Ripjar, a data intelligence company with experience in the intelligence community, has raised $36.8m in its Series B funding round.

Ripjar was set up by former Government Communications Headquarters employees back in 2013 to apply artificial intelligence to spot financial fraud. GCHQ is the UK’s equivalent of the National Security Agency, and was equally implicated in mass surveillance revealed by Edward Snowden.

The company has now raised $60m from investors Long Ridge, Winton Capital, and Accenture.

But would it have stopped the FinCEN files?

The funding will be spend on product development, new staff around the world, and on expanding its main offering – the Labyrinth data intelligence platform.

Labyrinth uses AI models to spot risks, and reduce false positives – by more than 90 percent, according to the company. The platform applies natural language processing to ingest structured and unstructured data, checking it against data sources like sanctions lists, politically exposed persons (PEPs) lists, and transaction alerts.

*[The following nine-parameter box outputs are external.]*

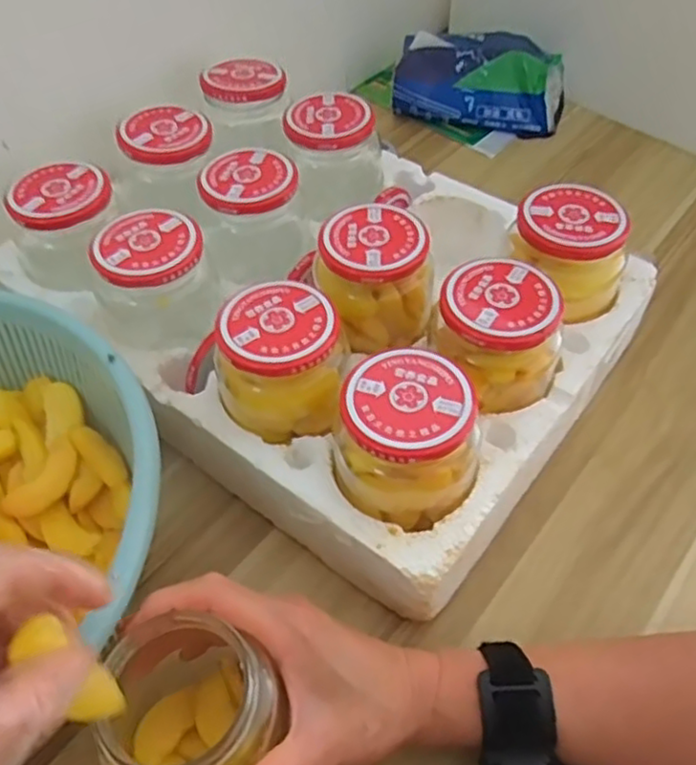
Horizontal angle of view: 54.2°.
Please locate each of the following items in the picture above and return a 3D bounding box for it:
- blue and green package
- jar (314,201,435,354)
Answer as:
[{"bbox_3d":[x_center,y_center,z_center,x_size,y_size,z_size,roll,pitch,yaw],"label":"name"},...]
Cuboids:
[{"bbox_3d":[0.143,-0.325,0.730,0.179,0.071,0.079,14,54,11],"label":"blue and green package"},{"bbox_3d":[0.018,-0.070,0.464,0.070,0.074,0.068,0,52,0],"label":"jar"}]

Ripjar says that Labyrinth does not replace human analysts, but allows companies to save time and cut costs. This has enabled the company pass a new milestone, recently reaching the 20,000 user mark.

It also doubled the size of its business during the Covid-19 pandemic, and added six new customers, powering anti-financial crime solutions used by financial institutions, government agencies, technology firms, and energy companies. Ripjar doesn’t reveal who it does business with, but includes BAE, PwC, and Dow Jones amongst its partners.

Amid the pandemic, the company reached profitability for the first time in its seven year history. “We are excited to partner with Long Ridge who bring expertise and resources in scaling fast-growing software companies,” said Jeremy Annis, CEO of Ripjar.

“This investment signals enormous confidence in our world-leading data intelligence technology and ability to protect companies and governments from criminal behavior which threatens their assets and prosperity.”

Kevin Bhatt, Long Ridge MD, added: “We believe Ripjar is well-positioned to provide artificial intelligence solutions that will allow its clients to reduce the cost of compliance, while uncovering new threats through automation.”

The company is one of a number of firms looking to use AI to fight financial fraud, with this summer alone seeing AI-based AML vendor Quantexa raise $64.7m, and the similarly-focused ComplyAdvantage net $50m.

Looming large above them is Palantir, the multi-billion dollar tech corporation founded by Peter Thiel to pitch analytics and AI-based systems to financial services, the US military, ICE, and more. The company expects to list on the NYSE on Wednesday, September 30.

The controversial company’s ‘Foundry’ product also uses natural language processing on structured and unstructured data to spot risk. It is being trialed by the UK government for predicting COVID-19 spread.